Getah virus (GETV), a mosquito-borne pathogen, causes fever, aseptic meningitis, and abortion across various animal species, including pigs, horses, and cattle. Its widespread prevalence in China has resulted in substantial economic losses to the pig industry and poses a growing threat to public health security.

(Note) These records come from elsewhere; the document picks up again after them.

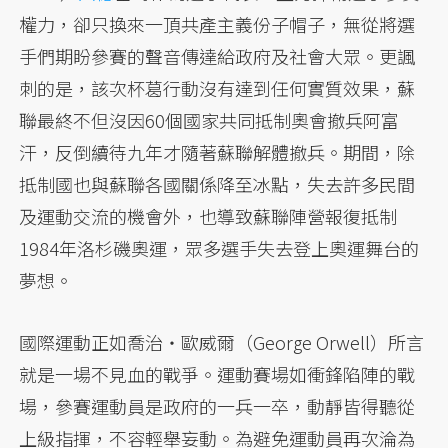
權力，卻只換來一頂共產主義份子帽子，無從將選
手們期盼參賽的聲音傳達給政府及社會大眾。更諷
刺的是，該次杯葛行動沒有達到任何實質效果，蘇
聯最終不但沒因60個國家共同抵制奧會撤兵阿富
汗，反倒續待九年才隨著蘇聯解體撤兵。期間，除
抵制國也與蘇聯各國關係降至冰點，失去許多民間
及運動交流的機會外，也導致蘇聯陣營報復抵制
1984年洛杉磯奧運，眾多選手失去登上奧運舞台的
夢想。
國際運動正如喬治・歐威爾（George Orwell）所言
就是一場不見血的戰爭。運動賽場如衝鋒陷陣的戰
場，參賽運動員是政府的一兵一卒，動靜皆得聽從
上級指揮，不容輕舉妄動。為避免運動員再次淪為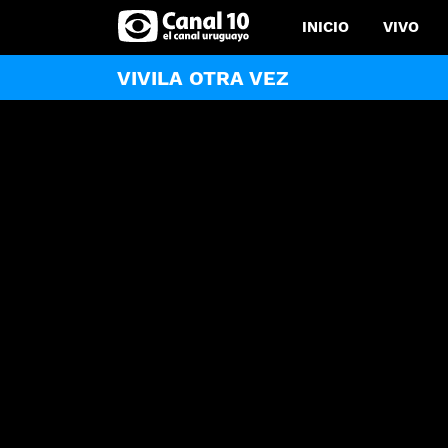
INICIO
VIVO
VIVILA OTRA VEZ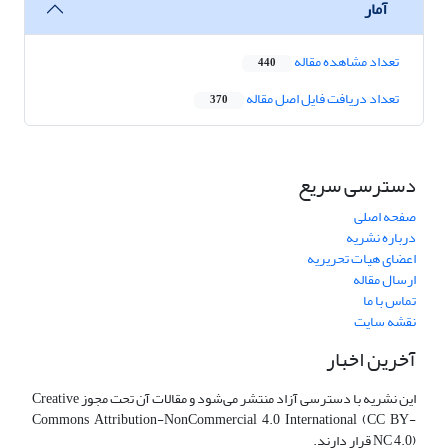
آمار
تعداد مشاهده مقاله
440
تعداد دریافت فایل اصل مقاله
370
دسترسی سریع
صفحه اصلی
درباره نشریه
اعضای هیات تحریریه
ارسال مقاله
تماس با ما
نقشه سایت
آخرین اخبار
این نشریه با دسترسی آزاد منتشر می‌شود و مقالات آن تحت مجوز Creative
Commons Attribution-NonCommercial 4.0 International (CC BY-
NC 4.0) قرار دارند.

Currently, no effective vaccine or antiviral drug for GETV control in China underscores the urgent need for the development of a rapid and sensitive antibody detection method for large-scale screening. In this study, we established a luciferase immunoprecipitation system (LIPS) assay to detect GETV antibodies in pig serum, utilizing Gaussia luciferase (GLuc)-tagged E2 as a diagnostic antigen. After optimizing the reaction conditions for the GLuc-E2-based LIPS assay, we determined the optimal GLuc-E2 input to be 10^7 luminance units and the optimal serum dilution to be 1:100, achieving the highest P/N ratio. Using 106 GETV-positive and 325 GETV-negative pig serum samples, the cutoff value for the S/N ratio was determined to be 13.71, yielding 99.69 % specificity and 100 % sensitivity. This LIPS assay showed no cross-reactivity with antibodies against other major porcine pathogens, including African swine fever virus (ASFV), porcine reproductive and respiratory syndrome virus (PRRSV), Japanese encephalitis virus (JEV), pseudorabies virus (PRV), and porcine circovirus type 2 (PCV2). Furthermore, a seroprevalence surveillance of porcine GETV in Hebei Province, China, validated the utility of this GLuc-E2-based LIPS assay for the diagnosis of GETV infection. In conclusion, we have developed a LIPS assay for GETV antibody detection, which could serve as a reliable tool for GETV detection in both laboratory and field settings.